PROBLEM DESCRIPTION - Every line in the data below that holds "Referencia" should be found and copied.

SOURCE MATERIAL -
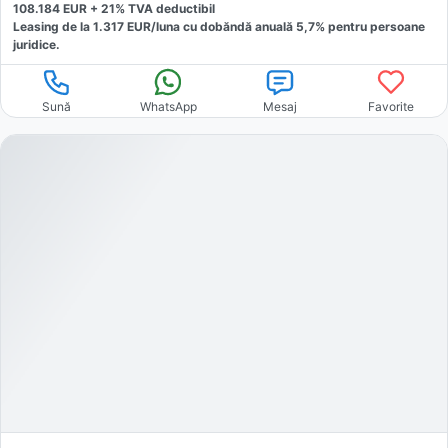
108.184
EUR +
21
% TVA deductibil
Leasing de la
1.317
EUR/luna
cu dobăndă
anuală
5,7
% pentru persoane
juridice.
Sună
WhatsApp
Mesaj
Favorite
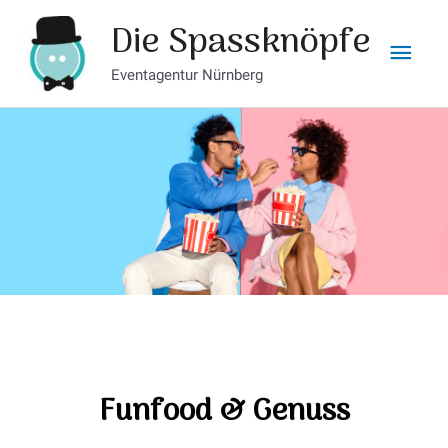
Zum
Hau
Die Spassknöpfe
Inhalt
springen
Eventagentur Nürnberg
Funfood & Genuss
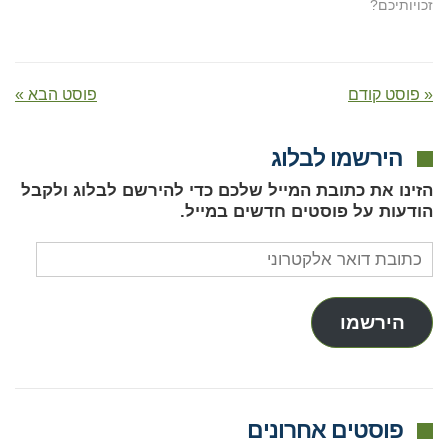
זכויותיכם?
« פוסט קודם
פוסט הבא »
הירשמו לבלוג
הזינו את כתובת המייל שלכם כדי להירשם לבלוג ולקבל
הודעות על פוסטים חדשים במייל.
כתובת
דואר
אלקטרוני
הירשמו
פוסטים אחרונים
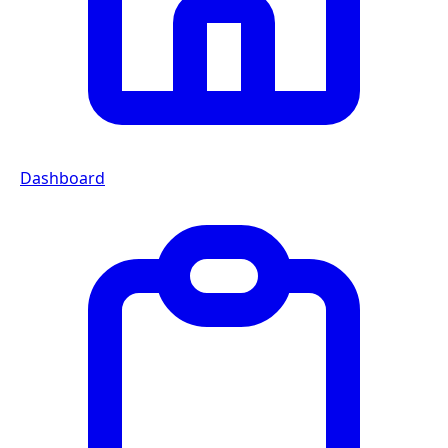
Dashboard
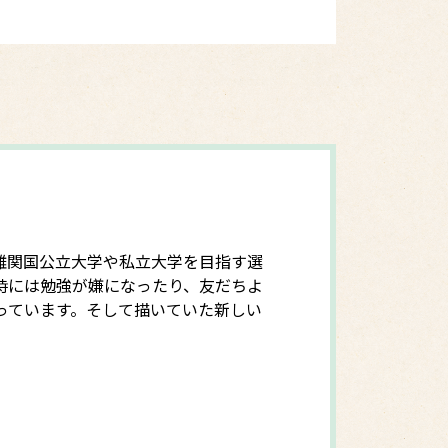
難関国公立大学や私立大学を目指す選
時には勉強が嫌になったり、友だちよ
っています。そして描いていた新しい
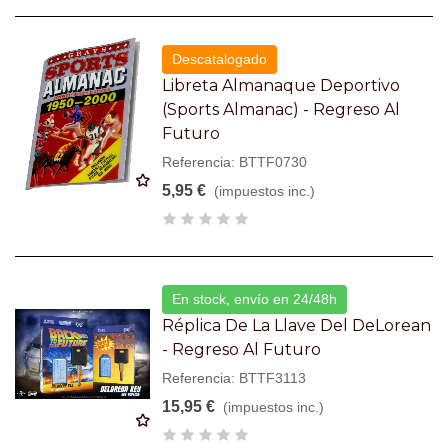
Descatalogado
Libreta Almanaque Deportivo
(Sports Almanac) - Regreso Al
Futuro
Referencia: BTTF0730
5,95 €
(impuestos inc.)
En stock, envío en 24/48h
Réplica De La Llave Del DeLorean
- Regreso Al Futuro
Referencia: BTTF3113
15,95 €
(impuestos inc.)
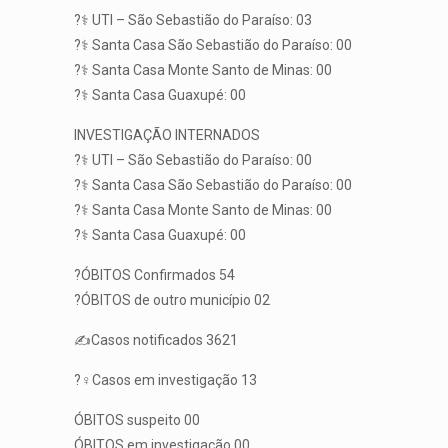
?‍⚕️ UTI – São Sebastião do Paraíso: 03
?‍⚕️ Santa Casa São Sebastião do Paraíso: 00
?‍⚕️ Santa Casa Monte Santo de Minas: 00
?‍⚕️ Santa Casa Guaxupé: 00
INVESTIGAÇÃO INTERNADOS
?‍⚕️ UTI – São Sebastião do Paraíso: 00
?‍⚕️ Santa Casa São Sebastião do Paraíso: 00
?‍⚕️ Santa Casa Monte Santo de Minas: 00
?‍⚕️ Santa Casa Guaxupé: 00
?ÓBITOS Confirmados 54
?ÓBITOS de outro município 02
✍️Casos notificados 3621
?️‍♀️Casos em investigação 13
ÓBITOS suspeito 00
ÓBITOS em investigação 00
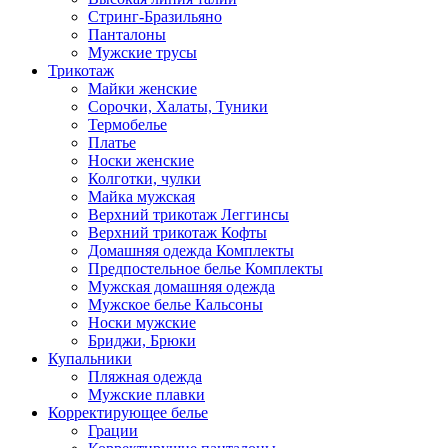
Стринг-Бразильяно
Панталоны
Мужские трусы
Трикотаж
Майки женские
Сорочки, Халаты, Туники
Термобелье
Платье
Носки женские
Колготки, чулки
Майка мужская
Верхний трикотаж Леггинсы
Верхний трикотаж Кофты
Домашняя одежда Комплекты
Предпостельное белье Комплекты
Мужская домашняя одежда
Мужское белье Кальсоны
Носки мужские
Бриджи, Брюки
Купальники
Пляжная одежда
Мужские плавки
Корректирующее белье
Грации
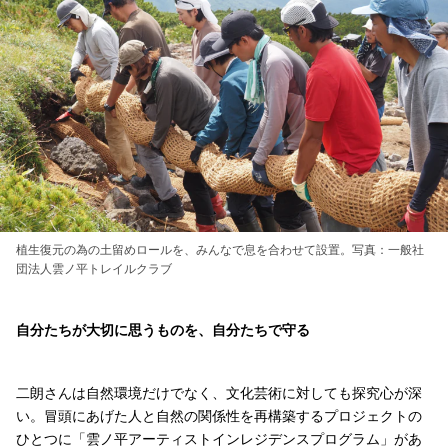
植生復元の為の土留めロールを、みんなで息を合わせて設置。写真：一般社
団法人雲ノ平トレイルクラブ
自分たちが大切に思うものを、自分たちで守る
二朗さんは自然環境だけでなく、文化芸術に対しても探究心が深
い。冒頭にあげた人と自然の関係性を再構築するプロジェクトの
ひとつに「雲ノ平アーティストインレジデンスプログラム」があ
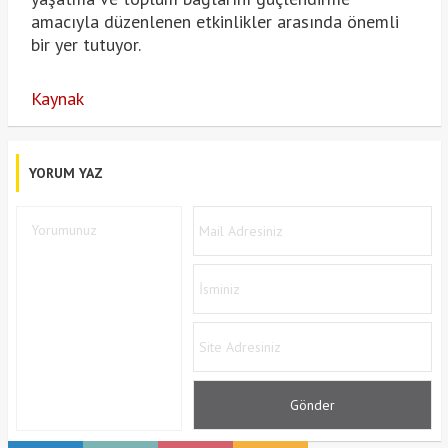
amacıyla düzenlenen etkinlikler arasında önemli
bir yer tutuyor.
Kaynak
YORUM YAZ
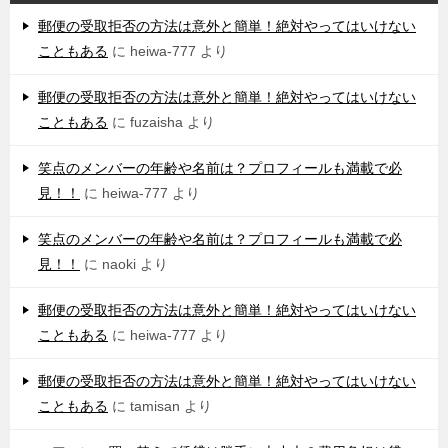
郵便の受取拒否の方法は意外と簡単！絶対やってはいけない
こともある
に
heiwa-777
より
郵便の受取拒否の方法は意外と簡単！絶対やってはいけない
こともある
に
fuzaisha
より
笑点のメンバーの年齢や名前は？プロフィールも満載で必
見！！
に
heiwa-777
より
笑点のメンバーの年齢や名前は？プロフィールも満載で必
見！！
に
naoki
より
郵便の受取拒否の方法は意外と簡単！絶対やってはいけない
こともある
に
heiwa-777
より
郵便の受取拒否の方法は意外と簡単！絶対やってはいけない
こともある
に
tamisan
より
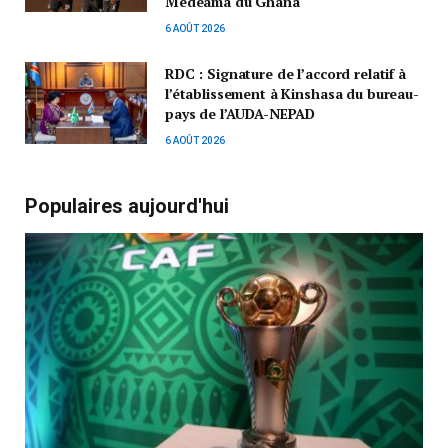
Medeama du Ghana
6 AOÛT 2026
RDC : Signature de l’accord relatif à
l’établissement à Kinshasa du bureau-
pays de l’AUDA-NEPAD
6 AOÛT 2026
Populaires aujourd'hui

WRITTEN RESPONSE -
Referencia: BTTF0730
Referencia: BTTF3113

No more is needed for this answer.